__Task__
In your copy, reproduce the entries exactly as they are, minus the images.

__Data shown__
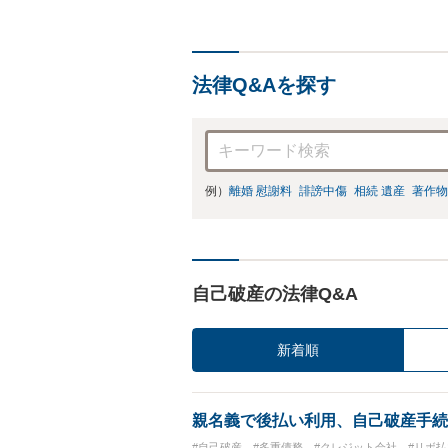
法律Q&Aを探す
例）
離婚 慰謝料
誹謗中傷
相続 遺産
著作物
自己破産の法律Q&A
新着順
親名義で後払い利用、自己破産手続
#自己破産
#多重債務
#クレジット会社
#リボ払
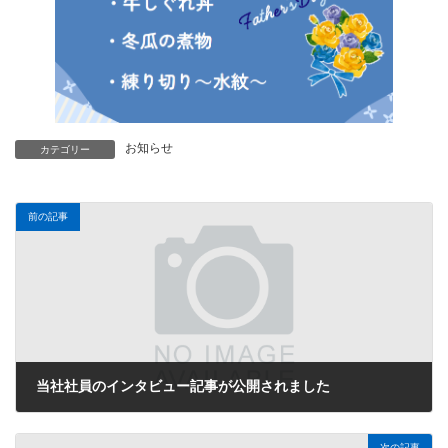
お知らせ
カテゴリー
前の記事
当社社員のインタビュー記事が公開されました
2026年6月3日
次の記事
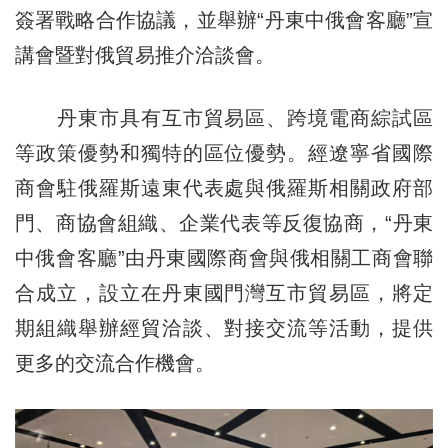
簽署戰略合作協議，並舉辦“丹東中俄會客廳”宣
講會暨對俄貿易推介洽談會。
丹東市具有互市貿易區、跨境電商綜試區
等政策優勢和獨特的區位優勢。經遼寧省國際
商會駐俄羅斯遠東代表處與俄羅斯相關政府部
門、商協會組織、企業代表等反復協商，“丹東
中俄會客廳”由丹東國際商會與俄相關工商會聯
合成立，設立在丹東國門灣互市貿易區，將定
期組織舉辦經貿洽談、對接交流等活動，提供
更多的交流合作機會。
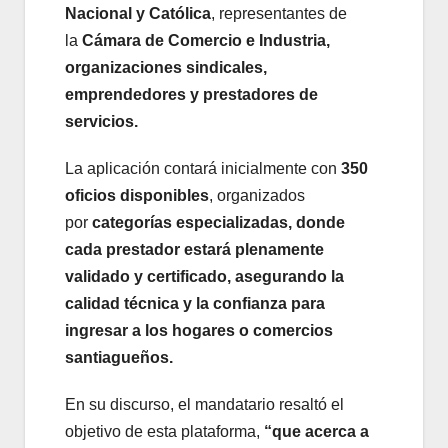
Nacional y Católica
, representantes de
la
Cámara de Comercio e Industria,
organizaciones sindicales,
emprendedores y prestadores de
servicios.
La aplicación contará inicialmente con
350
oficios disponibles
, organizados
por
categorías especializadas, donde
cada prestador estará plenamente
validado y certificado, asegurando la
calidad técnica y la confianza para
ingresar a los hogares o comercios
santiagueños.
En su discurso, el mandatario resaltó el
objetivo de esta plataforma,
“que acerca a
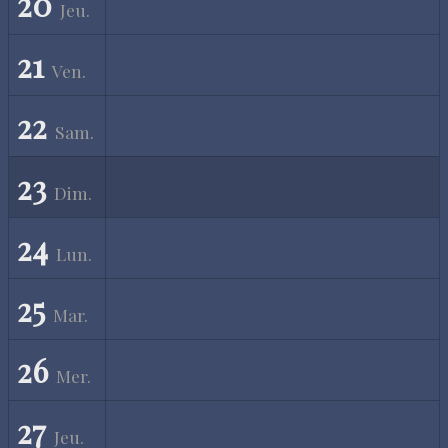
20
Jeu.
21
Ven.
22
Sam.
23
Dim.
24
Lun.
25
Mar.
26
Mer.
27
Jeu.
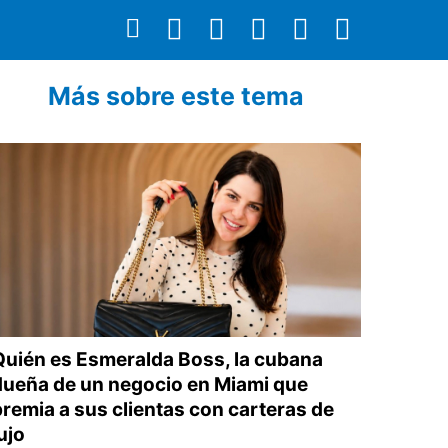
Más sobre este tema
Quién es Esmeralda Boss, la cubana
dueña de un negocio en Miami que
premia a sus clientas con carteras de
ujo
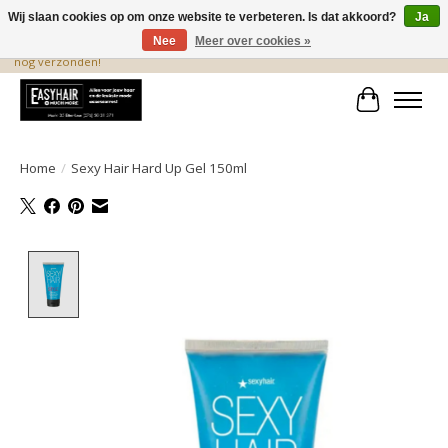
Wij slaan cookies op om onze website te verbeteren. Is dat akkoord?
Ja
Nee
Meer over cookies »
De beste produkten staan hier! Voor 15.00 uur besteld, wordt dezelfde dag
nog verzonden!
Winkelwa
Home
/
Sexy Hair Hard Up Gel 150ml
Product image slideshow Items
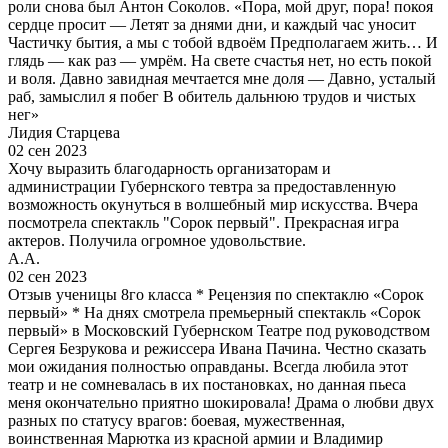
роли снова был Антон Соколов. «Пора, мой друг, пора! покоя
сердце просит — Летят за днями дни, и каждый час уносит
Частичку бытия, а мы с тобой вдвоём Предполагаем жить… И
глядь — как раз — умрём. На свете счастья нет, но есть покой
и воля. Давно завидная мечтается мне доля — Давно, усталый
раб, замыслил я побег В обитель дальнюю трудов и чистых
нег»
Лидия Старцева
02 сен 2023
Хочу выразить благодарность организаторам и
администрации Губернского тевтра за предоставленную
возможность окунуться в волшебный мир искусства. Вчера
посмотрела спектакль "Сорок первый". Прекрасная игра
актеров. Получила огромное удовольствие.
А.А.
02 сен 2023
Отзыв ученицы 8го класса * Рецензия по спектаклю «Сорок
первый» * На днях смотрела премьерный спектакль «Сорок
первый» в Московский Губернском Театре под руководством
Сергея Безрукова и режиссера Ивана Пачина. Честно сказать
мои ожидания полностью оправданы. Всегда любила этот
театр и не сомневалась в их постановках, но данная пьеса
меня окончательно приятно шокировала! Драма о любви двух
разных по статусу врагов: боевая, мужественная,
воинственная Марютка из красной армии и Владимир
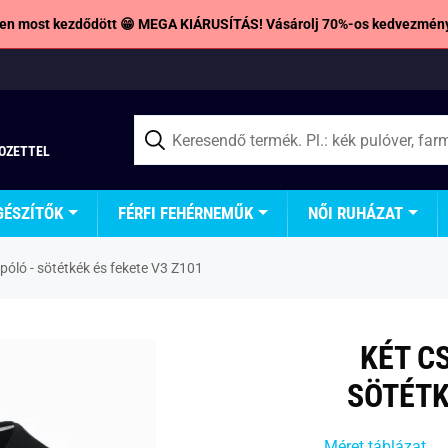
en most kezdődött 😁 MEGA KIÁRUSÍTÁS! Vásárolj 70%-os kedvezmény
TOZETTEL
GÉSZÍTŐK
FÉRFI FEHÉRNEMŰK
NŐI RUHÁZAT
óló - sötétkék és fekete V3 Z101
KÉT C
SÖTÉTK
Méret táblázat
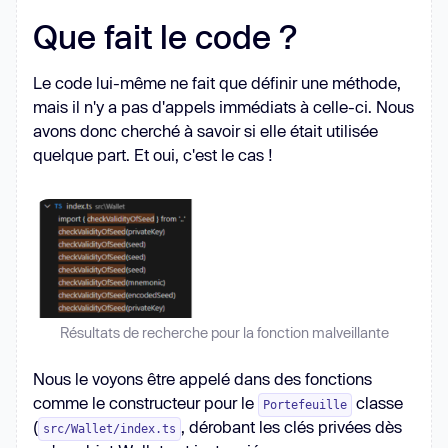
Que fait le code ?
Le code lui-même ne fait que définir une méthode,
mais il n'y a pas d'appels immédiats à celle-ci. Nous
avons donc cherché à savoir si elle était utilisée
quelque part. Et oui, c'est le cas !
Résultats de recherche pour la fonction malveillante
Nous le voyons être appelé dans des fonctions
comme le constructeur pour le
classe
Portefeuille
(
, dérobant les clés privées dès
src/Wallet/index.ts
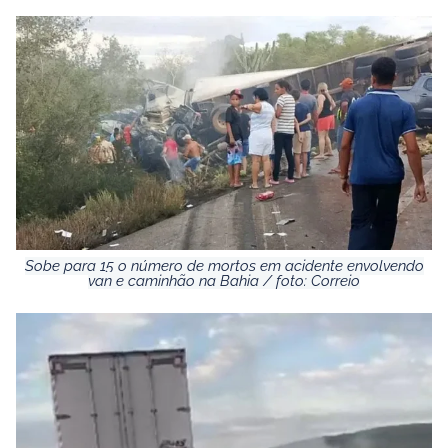
Sobe para 15 o número de mortos em acidente envolvendo
van e caminhão na Bahia / foto: Correio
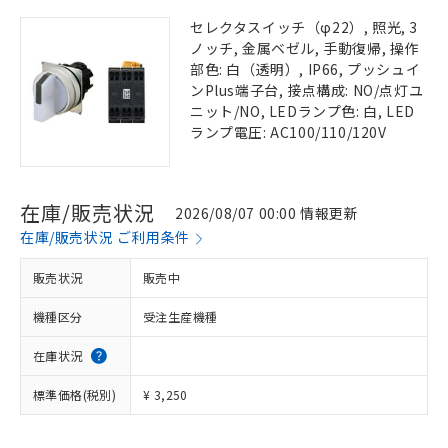
セレクタスイッチ（φ22）, 照光, 3
ノッチ, 金属ベゼル, 手動復帰, 操作
部色: 白（透明）, IP66, プッシュイ
ンPlus端子台, 接点構成: NO/点灯ユ
ニット/NO, LEDランプ色: 白, LED
ランプ電圧: AC100/110/120V
在庫/販売状況
2026/08/07 00:00 情報更新
在庫/販売状況 ご利用条件
販売状況
販売中
機種区分
受注生産機種
在庫状況
標準価格(税別)
¥ 3,250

__Result for this exercise__
法律Q&Aを探す
例）
離婚 慰謝料
誹謗中傷
相続 遺産
著作物
自己破産の法律Q&A
新着順
親名義で後払い利用、自己破産手続
#自己破産
#多重債務
#クレジット会社
#リボ払
お知らせ
カテゴリー
前の記事
当社社員のインタビュー記事が公開されました
2026年6月3日
次の記事
簽署戰略合作協議，並舉辦“丹東中俄會客廳”宣
講會暨對俄貿易推介洽談會。
丹東市具有互市貿易區、跨境電商綜試區
等政策優勢和獨特的區位優勢。經遼寧省國際
商會駐俄羅斯遠東代表處與俄羅斯相關政府部
門、商協會組織、企業代表等反復協商，“丹東
中俄會客廳”由丹東國際商會與俄相關工商會聯
合成立，設立在丹東國門灣互市貿易區，將定
期組織舉辦經貿洽談、對接交流等活動，提供
更多的交流合作機會。
Nacional y Católica
, representantes de
la
Cámara de Comercio e Industria,
organizaciones sindicales,
emprendedores y prestadores de
servicios.
La aplicación contará inicialmente con
350
oficios disponibles
, organizados
por
categorías especializadas, donde
cada prestador estará plenamente
validado y certificado, asegurando la
calidad técnica y la confianza para
ingresar a los hogares o comercios
santiagueños.
En su discurso, el mandatario resaltó el
objetivo de esta plataforma,
“que acerca a
20
Jeu.
21
Ven.
22
Sam.
23
Dim.
24
Lun.
25
Mar.
26
Mer.
27
Jeu.
Más sobre este tema
Quién es Esmeralda Boss, la cubana
dueña de un negocio en Miami que
premia a sus clientas con carteras de
ujo
Wij slaan cookies op om onze website te verbeteren. Is dat akkoord?
Ja
Nee
Meer over cookies »
De beste produkten staan hier! Voor 15.00 uur besteld, wordt dezelfde dag
nog verzonden!
Winkelwa
Home
/
Sexy Hair Hard Up Gel 150ml
Product image slideshow Items
роли снова был Антон Соколов. «Пора, мой друг, пора! покоя
сердце просит — Летят за днями дни, и каждый час уносит
Частичку бытия, а мы с тобой вдвоём Предполагаем жить… И
глядь — как раз — умрём. На свете счастья нет, но есть покой
и воля. Давно завидная мечтается мне доля — Давно, усталый
раб, замыслил я побег В обитель дальнюю трудов и чистых
нег»
Лидия Старцева
02 сен 2023
Хочу выразить благодарность организаторам и
администрации Губернского тевтра за предоставленную
возможность окунуться в волшебный мир искусства. Вчера
посмотрела спектакль "Сорок первый". Прекрасная игра
актеров. Получила огромное удовольствие.
А.А.
02 сен 2023
Отзыв ученицы 8го класса * Рецензия по спектаклю «Сорок
первый» * На днях смотрела премьерный спектакль «Сорок
первый» в Московский Губернском Театре под руководством
Сергея Безрукова и режиссера Ивана Пачина. Честно сказать
мои ожидания полностью оправданы. Всегда любила этот
театр и не сомневалась в их постановках, но данная пьеса
меня окончательно приятно шокировала! Драма о любви двух
разных по статусу врагов: боевая, мужественная,
воинственная Марютка из красной армии и Владимир
en most kezdődött 😁 MEGA KIÁRUSÍTÁS! Vásárolj 70%-os kedvezmény
TOZETTEL
GÉSZÍTŐK
FÉRFI FEHÉRNEMŰK
NŐI RUHÁZAT
óló - sötétkék és fekete V3 Z101
KÉT C
SÖTÉTK
Méret táblázat
Que fait le code ?
Le code lui-même ne fait que définir une méthode,
mais il n'y a pas d'appels immédiats à celle-ci. Nous
avons donc cherché à savoir si elle était utilisée
quelque part. Et oui, c'est le cas !
Résultats de recherche pour la fonction malveillante
Nous le voyons être appelé dans des fonctions
comme le constructeur pour le
classe
Portefeuille
(
, dérobant les clés privées dès
src/Wallet/index.ts
Sobe para 15 o número de mortos em acidente envolvendo
van e caminhão na Bahia / foto: Correio
セレクタスイッチ（φ22）, 照光, 3
ノッチ, 金属ベゼル, 手動復帰, 操作
部色: 白（透明）, IP66, プッシュイ
ンPlus端子台, 接点構成: NO/点灯ユ
ニット/NO, LEDランプ色: 白, LED
ランプ電圧: AC100/110/120V
在庫/販売状況
2026/08/07 00:00 情報更新
在庫/販売状況 ご利用条件
販売状況
販売中
機種区分
受注生産機種
在庫状況
標準価格(税別)
¥ 3,250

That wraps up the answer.